A una prossima puntata, il tentativo di approfondire queste domande e sollecitare risposte.

Bibliografia:

Viola di Grado, Settanta acrilico trenta lana, Roma, edizioni e/o 2011.

Donatella Di Pietrantonio, Mia madre è un fiume, Roma, Elliot 2011; Idem, L’Arminuta, Torino, Einaudi 2017.

Annie Ernaux, Il posto (La place 1983), trad. it. Lorenzo Flabbi, Roma, L’orma 2014; Idem, Gli anni (Les années 2008), trad. it. L. Flabbi, L’orma 2015; Idem, Una donna (Une femme 1987), trad. it. L. Flabbi, L’orma 2018.

Elena Ferrante, L’amore molesto, Roma, edizioni e/o 1992; Idem, La frantumaglia, e/o, 2003-2007; Idem, La figlia oscura, e/o 2006; Idem, L’amica geniale, e/o 2011; Idem, Storia del nuovo cognome, e/o 2012; Idem, Storia di chi fugge e di chi resta, e/o 2013; Idem, Storia della bambina perduta, e/o 2014.

Goffredo Fofi, Io, ovvero noi, ovvero tu, “Il Sole 24 Ore”, no.188, 10 luglio 2016.

Vivian Gornick, Legami feroci (Fierce Attachments 1987), trad. it. Elena Dal Pra, Milano, Bompiani 2017.

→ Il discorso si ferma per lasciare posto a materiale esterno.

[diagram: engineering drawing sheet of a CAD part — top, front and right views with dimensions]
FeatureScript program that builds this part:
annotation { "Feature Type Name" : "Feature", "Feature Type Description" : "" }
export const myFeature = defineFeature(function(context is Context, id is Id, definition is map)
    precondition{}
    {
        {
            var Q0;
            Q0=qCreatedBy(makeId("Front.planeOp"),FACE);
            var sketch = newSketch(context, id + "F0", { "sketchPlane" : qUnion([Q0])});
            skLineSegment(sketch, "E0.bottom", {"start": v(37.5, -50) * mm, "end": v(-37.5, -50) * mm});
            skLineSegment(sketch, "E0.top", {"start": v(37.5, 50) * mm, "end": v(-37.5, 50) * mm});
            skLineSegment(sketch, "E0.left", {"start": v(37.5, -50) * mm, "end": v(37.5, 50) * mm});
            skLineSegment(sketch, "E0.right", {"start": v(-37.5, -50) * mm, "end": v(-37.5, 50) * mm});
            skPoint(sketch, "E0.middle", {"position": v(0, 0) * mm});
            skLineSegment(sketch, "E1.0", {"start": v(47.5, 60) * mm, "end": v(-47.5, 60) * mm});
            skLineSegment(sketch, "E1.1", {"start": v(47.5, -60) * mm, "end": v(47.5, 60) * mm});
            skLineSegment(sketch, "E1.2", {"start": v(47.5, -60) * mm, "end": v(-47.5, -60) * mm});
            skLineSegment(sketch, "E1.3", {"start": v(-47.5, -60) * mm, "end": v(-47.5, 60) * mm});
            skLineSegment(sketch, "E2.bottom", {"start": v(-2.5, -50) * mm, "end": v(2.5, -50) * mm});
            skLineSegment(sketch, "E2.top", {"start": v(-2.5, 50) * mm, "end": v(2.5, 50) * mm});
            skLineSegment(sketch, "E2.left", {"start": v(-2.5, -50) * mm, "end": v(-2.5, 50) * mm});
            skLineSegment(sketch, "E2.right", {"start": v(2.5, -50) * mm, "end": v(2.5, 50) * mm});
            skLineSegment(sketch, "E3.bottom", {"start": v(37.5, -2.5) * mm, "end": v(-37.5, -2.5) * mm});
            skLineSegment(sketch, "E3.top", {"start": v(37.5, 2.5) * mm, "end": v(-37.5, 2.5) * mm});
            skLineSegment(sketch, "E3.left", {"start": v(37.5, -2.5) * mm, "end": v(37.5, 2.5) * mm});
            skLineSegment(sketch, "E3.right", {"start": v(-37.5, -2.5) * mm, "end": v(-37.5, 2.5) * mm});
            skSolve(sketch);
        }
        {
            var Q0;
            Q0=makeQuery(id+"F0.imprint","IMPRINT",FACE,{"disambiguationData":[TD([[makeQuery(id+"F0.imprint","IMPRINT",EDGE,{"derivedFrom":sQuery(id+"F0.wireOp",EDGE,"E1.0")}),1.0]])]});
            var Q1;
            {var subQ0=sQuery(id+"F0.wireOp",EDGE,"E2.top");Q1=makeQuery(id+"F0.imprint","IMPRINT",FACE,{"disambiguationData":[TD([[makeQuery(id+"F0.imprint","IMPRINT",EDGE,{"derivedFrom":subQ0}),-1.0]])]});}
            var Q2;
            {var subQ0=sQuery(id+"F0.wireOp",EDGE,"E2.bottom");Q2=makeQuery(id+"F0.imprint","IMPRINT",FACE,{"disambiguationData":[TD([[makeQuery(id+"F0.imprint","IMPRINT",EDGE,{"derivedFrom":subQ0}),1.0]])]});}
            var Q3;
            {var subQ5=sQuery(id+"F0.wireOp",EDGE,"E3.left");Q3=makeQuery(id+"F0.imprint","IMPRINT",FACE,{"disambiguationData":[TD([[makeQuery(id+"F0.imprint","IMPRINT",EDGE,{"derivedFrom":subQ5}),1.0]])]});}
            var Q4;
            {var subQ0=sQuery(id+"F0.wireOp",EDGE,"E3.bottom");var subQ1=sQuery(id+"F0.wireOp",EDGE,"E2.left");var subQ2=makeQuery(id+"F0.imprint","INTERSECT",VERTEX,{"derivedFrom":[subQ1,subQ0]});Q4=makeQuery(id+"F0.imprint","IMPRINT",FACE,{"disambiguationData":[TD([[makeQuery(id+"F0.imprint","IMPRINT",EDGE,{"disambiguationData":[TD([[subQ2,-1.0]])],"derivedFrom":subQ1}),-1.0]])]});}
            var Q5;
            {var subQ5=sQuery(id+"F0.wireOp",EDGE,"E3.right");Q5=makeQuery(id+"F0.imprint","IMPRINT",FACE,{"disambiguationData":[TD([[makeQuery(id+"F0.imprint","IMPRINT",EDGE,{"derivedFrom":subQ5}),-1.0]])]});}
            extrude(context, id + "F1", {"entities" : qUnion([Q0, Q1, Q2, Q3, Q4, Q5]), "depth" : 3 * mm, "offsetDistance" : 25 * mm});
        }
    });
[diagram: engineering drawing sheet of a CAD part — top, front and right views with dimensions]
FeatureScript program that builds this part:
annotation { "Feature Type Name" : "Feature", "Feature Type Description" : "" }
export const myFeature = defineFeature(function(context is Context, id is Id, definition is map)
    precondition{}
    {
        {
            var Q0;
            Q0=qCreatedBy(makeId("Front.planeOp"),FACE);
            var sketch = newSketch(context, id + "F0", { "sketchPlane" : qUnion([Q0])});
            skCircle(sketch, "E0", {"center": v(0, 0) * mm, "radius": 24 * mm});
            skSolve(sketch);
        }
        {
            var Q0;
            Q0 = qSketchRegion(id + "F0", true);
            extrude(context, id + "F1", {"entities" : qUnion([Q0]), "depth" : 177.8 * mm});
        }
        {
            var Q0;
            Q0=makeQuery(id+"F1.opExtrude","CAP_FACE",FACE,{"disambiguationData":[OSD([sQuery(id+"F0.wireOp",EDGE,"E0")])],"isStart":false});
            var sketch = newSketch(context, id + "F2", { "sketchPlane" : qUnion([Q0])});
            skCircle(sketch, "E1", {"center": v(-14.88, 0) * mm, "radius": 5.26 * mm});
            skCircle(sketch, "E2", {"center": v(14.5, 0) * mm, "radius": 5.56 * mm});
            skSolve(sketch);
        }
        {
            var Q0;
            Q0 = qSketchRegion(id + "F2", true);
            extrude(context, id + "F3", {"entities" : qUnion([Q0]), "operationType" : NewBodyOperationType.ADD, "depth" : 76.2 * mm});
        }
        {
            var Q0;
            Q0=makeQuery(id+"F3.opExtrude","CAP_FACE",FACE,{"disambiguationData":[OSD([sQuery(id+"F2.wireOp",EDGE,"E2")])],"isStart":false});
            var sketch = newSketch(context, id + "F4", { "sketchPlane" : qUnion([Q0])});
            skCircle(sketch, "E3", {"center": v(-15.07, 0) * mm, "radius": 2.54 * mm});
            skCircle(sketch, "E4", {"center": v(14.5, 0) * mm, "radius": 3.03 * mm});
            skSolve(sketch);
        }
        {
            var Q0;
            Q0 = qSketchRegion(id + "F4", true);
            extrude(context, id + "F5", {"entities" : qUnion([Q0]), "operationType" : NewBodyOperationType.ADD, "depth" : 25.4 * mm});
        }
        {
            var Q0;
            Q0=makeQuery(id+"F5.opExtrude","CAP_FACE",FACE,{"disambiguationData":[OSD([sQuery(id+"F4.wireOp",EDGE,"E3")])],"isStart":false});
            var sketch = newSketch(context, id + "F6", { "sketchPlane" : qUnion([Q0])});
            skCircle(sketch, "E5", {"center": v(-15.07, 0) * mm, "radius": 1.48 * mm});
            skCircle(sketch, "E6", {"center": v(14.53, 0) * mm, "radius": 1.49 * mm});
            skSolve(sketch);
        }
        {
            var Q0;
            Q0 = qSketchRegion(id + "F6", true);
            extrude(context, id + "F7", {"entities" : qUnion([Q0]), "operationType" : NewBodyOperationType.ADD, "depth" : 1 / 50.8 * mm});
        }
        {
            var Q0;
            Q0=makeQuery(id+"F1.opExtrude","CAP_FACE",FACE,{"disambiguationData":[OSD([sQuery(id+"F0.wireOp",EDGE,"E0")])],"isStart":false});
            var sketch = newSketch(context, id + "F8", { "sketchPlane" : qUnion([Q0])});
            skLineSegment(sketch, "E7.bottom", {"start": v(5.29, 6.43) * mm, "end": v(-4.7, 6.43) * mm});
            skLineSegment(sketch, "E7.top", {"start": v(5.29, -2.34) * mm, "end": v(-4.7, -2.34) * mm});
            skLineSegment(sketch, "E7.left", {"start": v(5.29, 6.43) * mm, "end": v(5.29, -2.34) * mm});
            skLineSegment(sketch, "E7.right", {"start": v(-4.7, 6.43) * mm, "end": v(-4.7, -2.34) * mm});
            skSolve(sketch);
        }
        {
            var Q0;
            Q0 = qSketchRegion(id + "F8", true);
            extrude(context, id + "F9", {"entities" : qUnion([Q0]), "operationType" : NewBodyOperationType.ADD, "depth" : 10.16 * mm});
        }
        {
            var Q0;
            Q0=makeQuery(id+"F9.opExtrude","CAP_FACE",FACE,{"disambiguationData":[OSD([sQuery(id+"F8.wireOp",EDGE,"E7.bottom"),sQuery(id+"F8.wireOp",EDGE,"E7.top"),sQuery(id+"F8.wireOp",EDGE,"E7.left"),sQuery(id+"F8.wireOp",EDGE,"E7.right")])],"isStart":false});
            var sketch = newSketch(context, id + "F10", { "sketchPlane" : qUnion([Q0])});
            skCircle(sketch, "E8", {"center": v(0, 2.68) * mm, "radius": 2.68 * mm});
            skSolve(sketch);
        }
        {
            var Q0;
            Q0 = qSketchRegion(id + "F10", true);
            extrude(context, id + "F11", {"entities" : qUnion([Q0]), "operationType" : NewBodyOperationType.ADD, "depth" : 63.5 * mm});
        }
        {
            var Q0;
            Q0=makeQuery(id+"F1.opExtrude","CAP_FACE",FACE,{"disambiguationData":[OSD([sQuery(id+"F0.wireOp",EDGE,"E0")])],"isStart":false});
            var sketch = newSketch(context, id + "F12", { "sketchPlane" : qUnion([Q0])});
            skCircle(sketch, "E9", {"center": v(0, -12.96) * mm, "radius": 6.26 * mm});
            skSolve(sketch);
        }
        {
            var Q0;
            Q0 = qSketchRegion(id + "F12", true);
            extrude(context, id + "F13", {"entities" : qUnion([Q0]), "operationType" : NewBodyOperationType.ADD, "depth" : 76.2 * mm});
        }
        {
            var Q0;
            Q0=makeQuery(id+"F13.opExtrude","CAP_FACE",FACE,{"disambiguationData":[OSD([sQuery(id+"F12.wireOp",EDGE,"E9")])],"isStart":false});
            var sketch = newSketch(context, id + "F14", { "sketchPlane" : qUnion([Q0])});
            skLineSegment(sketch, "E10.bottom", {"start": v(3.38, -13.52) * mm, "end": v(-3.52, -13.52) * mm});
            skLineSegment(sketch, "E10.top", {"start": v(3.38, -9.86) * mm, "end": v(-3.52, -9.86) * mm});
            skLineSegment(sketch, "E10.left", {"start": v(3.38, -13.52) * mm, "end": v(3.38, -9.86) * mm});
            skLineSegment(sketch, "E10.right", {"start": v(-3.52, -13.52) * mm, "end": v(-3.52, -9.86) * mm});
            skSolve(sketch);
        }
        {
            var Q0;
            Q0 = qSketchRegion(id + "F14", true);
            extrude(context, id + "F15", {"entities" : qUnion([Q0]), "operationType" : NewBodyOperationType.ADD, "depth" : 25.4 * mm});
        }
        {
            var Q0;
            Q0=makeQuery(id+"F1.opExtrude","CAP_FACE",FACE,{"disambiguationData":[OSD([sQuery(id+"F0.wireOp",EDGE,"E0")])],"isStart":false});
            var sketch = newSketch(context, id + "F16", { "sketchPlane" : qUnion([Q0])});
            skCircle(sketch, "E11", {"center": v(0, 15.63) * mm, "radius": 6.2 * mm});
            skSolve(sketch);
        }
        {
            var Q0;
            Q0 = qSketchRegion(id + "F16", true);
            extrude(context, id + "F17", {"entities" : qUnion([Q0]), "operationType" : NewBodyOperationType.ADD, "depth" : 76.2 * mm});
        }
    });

Federica Lucchesini, Annie Ernaux e la nostra storia, “Gli Asini” n. 35-36, settembre-dicembre 2016.

Rosa Matteucci, Cuore di mamma, Milano, Adelphi 2006.

Roberta Mazzanti, Madri e figlie in Elena Ferrante, in Dell’ambivalenza, a cura di Anna Maria Crispino e Marina Vitale, Roma, Iacobelli 2016, pp. 88-104; Idem, La narrazione estrema. Passaggi fra madre e figlia, in http://www.ilgiardinodeiciliegi.firenze.it/wp-content/uploads/2017/04/Contributi-convegno-SIL.pdf

Letizia Muratori, Tu non c’entri, Torino, Einaudi 2005.

Luisa Passerini, Autoritratto di gruppo, Firenze, Giunti 1988.

Rosella Postorino, La stanza di sopra, Vicenza, Neri Pozza 2007.

Anna Salvo, La relazione madre-figlia: un enigma psicoanalitico in Magazzeni L., Mormile F., Porster B., Robustelli A.M., La tesa fune rossa dell’amore, Milano, La Vita Felice 2015, pp. 249-56.

Elena Stancanelli, Benzina, Torino, Einaudi 1998.